[Start of Attachment]

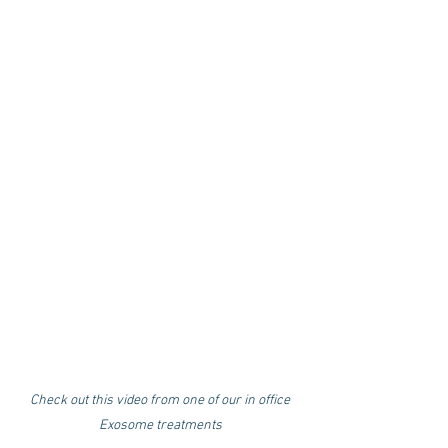
Check out this video from one of our in office
Exosome treatments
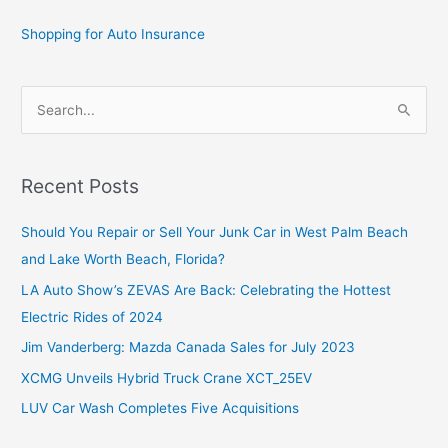
Shopping for Auto Insurance
S
e
a
r
Recent Posts
c
Should You Repair or Sell Your Junk Car in West Palm Beach
h
and Lake Worth Beach, Florida?
f
o
LA Auto Show’s ZEVAS Are Back: Celebrating the Hottest
r
Electric Rides of 2024
:
Jim Vanderberg: Mazda Canada Sales for July 2023
XCMG Unveils Hybrid Truck Crane XCT_25EV
LUV Car Wash Completes Five Acquisitions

[End of Attachment]

- _WHAT YOU SHOULD DO_: Write out, word for word, every line from the one containing "Jim Vanderberg: Mazda" through the last line of the records above.

- _RESPONSE BOX_:
Jim Vanderberg: Mazda Canada Sales for July 2023
XCMG Unveils Hybrid Truck Crane XCT_25EV
LUV Car Wash Completes Five Acquisitions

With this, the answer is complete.